Because a study of this scope is not feasible using real organisms, Barve and Wagner began with a model of the 1,397-reaction network used by the bacterium E. coli. From this starting point, they sought to evolve the network by swapping out a reaction from the E. coli network and replacing it with a randomly selected reaction from the pool of known metabolic reactions. (Although science has not documented every metabolic reaction in nature, metabolism is relatively well understood and is easier to work with and more universal than other systems.)
They set up one requirement for this swap: The network must remain able to use glucose. This requirement served as a stand-in for natural selection, and it filtered out the dysfunctional swaps.
Barve and Wagner produced 500 new metabolic networks, each the result of 5,000 swaps. They then evaluated each one, asking whether it could metabolize any of 49 other carbon sources in addition to glucose. It turned out that 96 percent of the networks could employ multiple carbon sources. The average network could use almost five of them. In other words, one adaptation (viability on glucose) was accompanied by multiple potential exaptations.
The results weren’t limited to glucose-driven networks. Wagner and Barve repeated the experiment, selecting for the ability to use each of the other 49 carbon source molecules, and found that the majority of these randomly created networks could function on multiple carbon sources.
They also found that this flexibility couldn't be easily explained by so-called metabolic proximity between carbon sources. In other words, a network that could use glucose was not reliably predisposed to be able to use a molecule that could be easily made from glucose. “If that was the only explanation for the incidence of exaptation, that would not be interesting,” Wagner said. “It would be a necessary consequence of how biochemistry works.”
Instead, the complexity of the network appeared to determine its flexibility; the more reactions in a network, the greater its potential for exaptation. “A lot of what organisms do could actually be engineered in a much simpler way,” Wagner said. “This result suggests this complexity can have important byproducts, namely traits that are potentially beneficial.”
Barve and Wagner’s work adds to a growing number of examples of exaptation at the molecular level. Thornton, for example, has studied the evolution of hormones and their receptors, which fit together like lock and key. Under the right circumstances, he found, one half of a partnership can be co-opted to give rise to a new hormone-receptor system.

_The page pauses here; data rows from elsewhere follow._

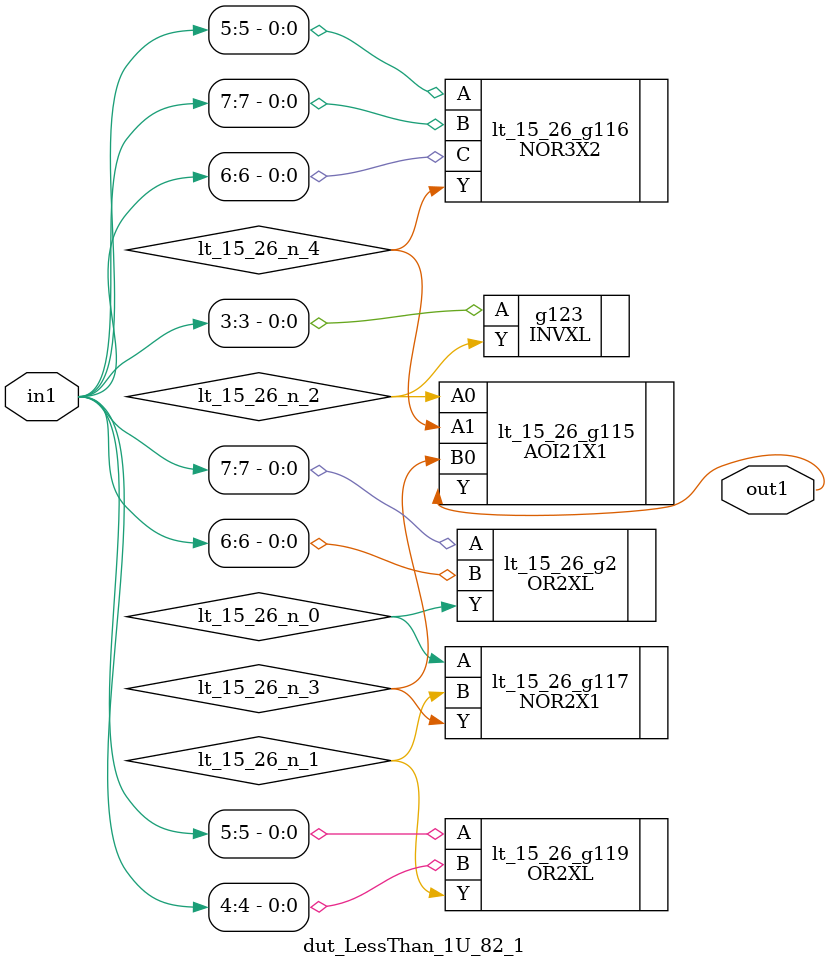
<source format=v>
`timescale 1ps / 1ps


module dut_LessThan_1U_82_1(in1, out1);
  input [7:0] in1;
  output out1;
  wire [7:0] in1;
  wire out1;
  wire lt_15_26_n_0, lt_15_26_n_1, lt_15_26_n_2, lt_15_26_n_3,
       lt_15_26_n_4;
  AOI21X1 lt_15_26_g115(.A0 (lt_15_26_n_2), .A1 (lt_15_26_n_4), .B0
       (lt_15_26_n_3), .Y (out1));
  NOR3X2 lt_15_26_g116(.A (in1[5]), .B (in1[7]), .C (in1[6]), .Y
       (lt_15_26_n_4));
  NOR2X1 lt_15_26_g117(.A (lt_15_26_n_0), .B (lt_15_26_n_1), .Y
       (lt_15_26_n_3));
  OR2XL lt_15_26_g119(.A (in1[5]), .B (in1[4]), .Y (lt_15_26_n_1));
  OR2XL lt_15_26_g2(.A (in1[7]), .B (in1[6]), .Y (lt_15_26_n_0));
  INVXL g123(.A (in1[3]), .Y (lt_15_26_n_2));
endmodule



</source>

Thirty-one years ago, Gould and Vrba suggested that repetitive DNA sequences known as transposons, which originated from viruses, might serve no direct function at first, but may be used to great advantage later on. Since then, research has shown that transposons played an important role in the evolution of pregnancy. “They come from viruses, but they can be utilized for something they are not built for,” said Gunter Wägner, an evolutionary biologist at Yale University and Andreas Wagner’s former doctoral adviser. The two are not related.
Shifting the Balance
The metabolism study suggests that a healthy portion of novel traits get their start as exaptations. In fact, the ratio skews heavily that way; networks selected for one trait, viability on glucose, had, on average, nearly five non-adaptive traits they could potentially draw upon. Barve and Wagner argue that this should prompt a rethinking of assumptions about the origins of beneficial traits.
Wagner explained by providing a scenario: Imagine that a microbiologist isolates a new bacterium and finds that the bacterium is viable on a fairly common carbon source. “So reflexively this microbiologist would say, well, the bacterium is viable on that carbon source because that is an adaptation, it has helped the bacterium survive in the past,” Wagner said. “But our observations say that is not necessarily true. Maybe this is just one of the byproduct traits.”